Records from a data collection
>>>>>

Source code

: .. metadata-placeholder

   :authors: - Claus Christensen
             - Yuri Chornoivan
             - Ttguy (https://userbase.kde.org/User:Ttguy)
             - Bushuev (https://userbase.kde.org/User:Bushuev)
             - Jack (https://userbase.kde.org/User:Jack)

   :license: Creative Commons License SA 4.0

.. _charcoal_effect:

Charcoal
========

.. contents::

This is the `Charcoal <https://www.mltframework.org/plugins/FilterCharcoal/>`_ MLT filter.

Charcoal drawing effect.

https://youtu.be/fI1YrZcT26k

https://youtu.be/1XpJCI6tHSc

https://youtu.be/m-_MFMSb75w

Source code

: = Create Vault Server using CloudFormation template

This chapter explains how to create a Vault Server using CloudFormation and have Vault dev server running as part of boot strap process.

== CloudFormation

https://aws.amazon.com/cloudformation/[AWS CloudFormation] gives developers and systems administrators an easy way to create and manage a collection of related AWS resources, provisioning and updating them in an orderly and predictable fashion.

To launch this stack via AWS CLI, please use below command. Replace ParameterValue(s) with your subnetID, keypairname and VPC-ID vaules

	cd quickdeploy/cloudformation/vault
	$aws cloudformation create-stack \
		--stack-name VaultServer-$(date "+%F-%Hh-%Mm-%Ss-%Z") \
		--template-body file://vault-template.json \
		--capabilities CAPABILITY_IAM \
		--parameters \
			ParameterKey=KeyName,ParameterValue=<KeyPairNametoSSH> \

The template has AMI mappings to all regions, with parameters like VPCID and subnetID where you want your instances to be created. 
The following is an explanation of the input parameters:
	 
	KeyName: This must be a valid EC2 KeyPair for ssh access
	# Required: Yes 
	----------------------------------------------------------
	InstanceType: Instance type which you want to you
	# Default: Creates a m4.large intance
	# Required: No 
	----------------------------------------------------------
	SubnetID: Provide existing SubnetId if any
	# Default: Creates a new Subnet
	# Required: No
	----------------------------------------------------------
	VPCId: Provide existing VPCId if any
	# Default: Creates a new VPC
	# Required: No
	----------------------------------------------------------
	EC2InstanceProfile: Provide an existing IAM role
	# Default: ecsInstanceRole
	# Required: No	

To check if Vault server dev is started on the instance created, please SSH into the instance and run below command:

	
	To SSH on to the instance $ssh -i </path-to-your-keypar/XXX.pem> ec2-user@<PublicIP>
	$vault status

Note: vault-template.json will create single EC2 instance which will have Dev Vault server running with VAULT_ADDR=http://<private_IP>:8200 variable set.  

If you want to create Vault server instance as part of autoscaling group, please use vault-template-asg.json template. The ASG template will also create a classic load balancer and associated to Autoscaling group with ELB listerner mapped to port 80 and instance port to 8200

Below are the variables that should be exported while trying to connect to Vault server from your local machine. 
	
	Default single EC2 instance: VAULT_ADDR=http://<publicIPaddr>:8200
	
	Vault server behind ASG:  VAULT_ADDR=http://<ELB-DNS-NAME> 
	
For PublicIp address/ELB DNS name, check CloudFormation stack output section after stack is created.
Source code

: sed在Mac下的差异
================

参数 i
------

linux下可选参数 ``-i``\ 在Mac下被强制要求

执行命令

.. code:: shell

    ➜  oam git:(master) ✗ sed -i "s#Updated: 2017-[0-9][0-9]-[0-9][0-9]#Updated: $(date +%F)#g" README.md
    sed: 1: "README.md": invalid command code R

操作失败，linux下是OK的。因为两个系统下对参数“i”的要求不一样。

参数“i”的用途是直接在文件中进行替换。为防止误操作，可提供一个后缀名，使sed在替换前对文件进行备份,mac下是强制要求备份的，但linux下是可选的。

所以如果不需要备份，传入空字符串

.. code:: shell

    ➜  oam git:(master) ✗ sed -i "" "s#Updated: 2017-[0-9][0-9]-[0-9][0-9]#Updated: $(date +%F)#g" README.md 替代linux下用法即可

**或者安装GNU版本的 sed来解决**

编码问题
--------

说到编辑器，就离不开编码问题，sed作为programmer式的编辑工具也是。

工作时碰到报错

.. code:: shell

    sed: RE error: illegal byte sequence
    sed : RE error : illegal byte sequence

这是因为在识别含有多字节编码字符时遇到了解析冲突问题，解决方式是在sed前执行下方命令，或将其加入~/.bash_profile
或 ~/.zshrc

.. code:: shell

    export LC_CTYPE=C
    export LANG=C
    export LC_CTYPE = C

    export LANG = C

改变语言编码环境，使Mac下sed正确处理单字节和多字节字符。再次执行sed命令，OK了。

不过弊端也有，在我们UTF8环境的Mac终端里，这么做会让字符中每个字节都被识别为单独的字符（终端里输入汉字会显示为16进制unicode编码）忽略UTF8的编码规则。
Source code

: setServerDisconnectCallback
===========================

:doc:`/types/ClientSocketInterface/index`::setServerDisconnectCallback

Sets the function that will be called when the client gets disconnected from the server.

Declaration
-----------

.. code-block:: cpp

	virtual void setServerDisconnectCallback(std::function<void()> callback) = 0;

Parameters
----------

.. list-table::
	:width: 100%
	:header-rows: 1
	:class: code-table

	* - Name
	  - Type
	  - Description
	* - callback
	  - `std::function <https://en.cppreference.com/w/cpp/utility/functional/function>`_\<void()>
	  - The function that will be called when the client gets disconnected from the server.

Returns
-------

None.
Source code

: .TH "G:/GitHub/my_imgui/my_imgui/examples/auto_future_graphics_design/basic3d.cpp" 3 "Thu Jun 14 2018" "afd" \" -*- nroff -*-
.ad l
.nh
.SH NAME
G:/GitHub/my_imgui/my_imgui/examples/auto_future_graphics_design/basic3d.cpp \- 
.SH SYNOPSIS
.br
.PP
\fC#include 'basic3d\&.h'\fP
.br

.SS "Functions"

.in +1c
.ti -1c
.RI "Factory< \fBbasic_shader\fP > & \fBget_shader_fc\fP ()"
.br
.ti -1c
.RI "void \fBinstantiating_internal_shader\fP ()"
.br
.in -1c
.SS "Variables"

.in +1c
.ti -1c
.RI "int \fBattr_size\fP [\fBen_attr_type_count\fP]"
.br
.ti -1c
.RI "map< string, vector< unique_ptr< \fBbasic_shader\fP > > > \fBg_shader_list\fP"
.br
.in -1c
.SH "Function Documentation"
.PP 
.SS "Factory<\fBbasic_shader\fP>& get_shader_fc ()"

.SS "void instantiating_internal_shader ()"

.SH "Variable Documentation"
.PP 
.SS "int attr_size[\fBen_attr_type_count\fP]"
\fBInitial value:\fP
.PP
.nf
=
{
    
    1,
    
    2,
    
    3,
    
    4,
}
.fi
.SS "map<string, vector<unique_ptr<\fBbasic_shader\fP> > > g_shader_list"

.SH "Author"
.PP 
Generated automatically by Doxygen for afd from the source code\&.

<<<<<

**Exercise requirements**.
Copy the records above exactly, leaving nothing out.

**Answer to the exercise**.
Source code

: .. metadata-placeholder

   :authors: - Claus Christensen
             - Yuri Chornoivan
             - Ttguy (https://userbase.kde.org/User:Ttguy)
             - Bushuev (https://userbase.kde.org/User:Bushuev)
             - Jack (https://userbase.kde.org/User:Jack)

   :license: Creative Commons License SA 4.0

.. _charcoal_effect:

Charcoal
========

.. contents::

This is the `Charcoal <https://www.mltframework.org/plugins/FilterCharcoal/>`_ MLT filter.

Charcoal drawing effect.

https://youtu.be/fI1YrZcT26k

https://youtu.be/1XpJCI6tHSc

https://youtu.be/m-_MFMSb75w

Source code

: = Create Vault Server using CloudFormation template

This chapter explains how to create a Vault Server using CloudFormation and have Vault dev server running as part of boot strap process.

== CloudFormation

https://aws.amazon.com/cloudformation/[AWS CloudFormation] gives developers and systems administrators an easy way to create and manage a collection of related AWS resources, provisioning and updating them in an orderly and predictable fashion.

To launch this stack via AWS CLI, please use below command. Replace ParameterValue(s) with your subnetID, keypairname and VPC-ID vaules

	cd quickdeploy/cloudformation/vault
	$aws cloudformation create-stack \
		--stack-name VaultServer-$(date "+%F-%Hh-%Mm-%Ss-%Z") \
		--template-body file://vault-template.json \
		--capabilities CAPABILITY_IAM \
		--parameters \
			ParameterKey=KeyName,ParameterValue=<KeyPairNametoSSH> \

The template has AMI mappings to all regions, with parameters like VPCID and subnetID where you want your instances to be created. 
The following is an explanation of the input parameters:
	 
	KeyName: This must be a valid EC2 KeyPair for ssh access
	# Required: Yes 
	----------------------------------------------------------
	InstanceType: Instance type which you want to you
	# Default: Creates a m4.large intance
	# Required: No 
	----------------------------------------------------------
	SubnetID: Provide existing SubnetId if any
	# Default: Creates a new Subnet
	# Required: No
	----------------------------------------------------------
	VPCId: Provide existing VPCId if any
	# Default: Creates a new VPC
	# Required: No
	----------------------------------------------------------
	EC2InstanceProfile: Provide an existing IAM role
	# Default: ecsInstanceRole
	# Required: No	

To check if Vault server dev is started on the instance created, please SSH into the instance and run below command:

	
	To SSH on to the instance $ssh -i </path-to-your-keypar/XXX.pem> ec2-user@<PublicIP>
	$vault status

Note: vault-template.json will create single EC2 instance which will have Dev Vault server running with VAULT_ADDR=http://<private_IP>:8200 variable set.  

If you want to create Vault server instance as part of autoscaling group, please use vault-template-asg.json template. The ASG template will also create a classic load balancer and associated to Autoscaling group with ELB listerner mapped to port 80 and instance port to 8200

Below are the variables that should be exported while trying to connect to Vault server from your local machine. 
	
	Default single EC2 instance: VAULT_ADDR=http://<publicIPaddr>:8200
	
	Vault server behind ASG:  VAULT_ADDR=http://<ELB-DNS-NAME> 
	
For PublicIp address/ELB DNS name, check CloudFormation stack output section after stack is created.
Source code

: sed在Mac下的差异
================

参数 i
------

linux下可选参数 ``-i``\ 在Mac下被强制要求

执行命令

.. code:: shell

    ➜  oam git:(master) ✗ sed -i "s#Updated: 2017-[0-9][0-9]-[0-9][0-9]#Updated: $(date +%F)#g" README.md
    sed: 1: "README.md": invalid command code R

操作失败，linux下是OK的。因为两个系统下对参数“i”的要求不一样。

参数“i”的用途是直接在文件中进行替换。为防止误操作，可提供一个后缀名，使sed在替换前对文件进行备份,mac下是强制要求备份的，但linux下是可选的。

所以如果不需要备份，传入空字符串

.. code:: shell

    ➜  oam git:(master) ✗ sed -i "" "s#Updated: 2017-[0-9][0-9]-[0-9][0-9]#Updated: $(date +%F)#g" README.md 替代linux下用法即可

**或者安装GNU版本的 sed来解决**

编码问题
--------

说到编辑器，就离不开编码问题，sed作为programmer式的编辑工具也是。

工作时碰到报错

.. code:: shell

    sed: RE error: illegal byte sequence
    sed : RE error : illegal byte sequence

这是因为在识别含有多字节编码字符时遇到了解析冲突问题，解决方式是在sed前执行下方命令，或将其加入~/.bash_profile
或 ~/.zshrc

.. code:: shell

    export LC_CTYPE=C
    export LANG=C
    export LC_CTYPE = C

    export LANG = C

改变语言编码环境，使Mac下sed正确处理单字节和多字节字符。再次执行sed命令，OK了。

不过弊端也有，在我们UTF8环境的Mac终端里，这么做会让字符中每个字节都被识别为单独的字符（终端里输入汉字会显示为16进制unicode编码）忽略UTF8的编码规则。
Source code

: setServerDisconnectCallback
===========================

:doc:`/types/ClientSocketInterface/index`::setServerDisconnectCallback

Sets the function that will be called when the client gets disconnected from the server.

Declaration
-----------

.. code-block:: cpp

	virtual void setServerDisconnectCallback(std::function<void()> callback) = 0;

Parameters
----------

.. list-table::
	:width: 100%
	:header-rows: 1
	:class: code-table

	* - Name
	  - Type
	  - Description
	* - callback
	  - `std::function <https://en.cppreference.com/w/cpp/utility/functional/function>`_\<void()>
	  - The function that will be called when the client gets disconnected from the server.

Returns
-------

None.
Source code

: .TH "G:/GitHub/my_imgui/my_imgui/examples/auto_future_graphics_design/basic3d.cpp" 3 "Thu Jun 14 2018" "afd" \" -*- nroff -*-
.ad l
.nh
.SH NAME
G:/GitHub/my_imgui/my_imgui/examples/auto_future_graphics_design/basic3d.cpp \- 
.SH SYNOPSIS
.br
.PP
\fC#include 'basic3d\&.h'\fP
.br

.SS "Functions"

.in +1c
.ti -1c
.RI "Factory< \fBbasic_shader\fP > & \fBget_shader_fc\fP ()"
.br
.ti -1c
.RI "void \fBinstantiating_internal_shader\fP ()"
.br
.in -1c
.SS "Variables"

.in +1c
.ti -1c
.RI "int \fBattr_size\fP [\fBen_attr_type_count\fP]"
.br
.ti -1c
.RI "map< string, vector< unique_ptr< \fBbasic_shader\fP > > > \fBg_shader_list\fP"
.br
.in -1c
.SH "Function Documentation"
.PP 
.SS "Factory<\fBbasic_shader\fP>& get_shader_fc ()"

.SS "void instantiating_internal_shader ()"

.SH "Variable Documentation"
.PP 
.SS "int attr_size[\fBen_attr_type_count\fP]"
\fBInitial value:\fP
.PP
.nf
=
{
    
    1,
    
    2,
    
    3,
    
    4,
}
.fi
.SS "map<string, vector<unique_ptr<\fBbasic_shader\fP> > > g_shader_list"

.SH "Author"
.PP 
Generated automatically by Doxygen for afd from the source code\&.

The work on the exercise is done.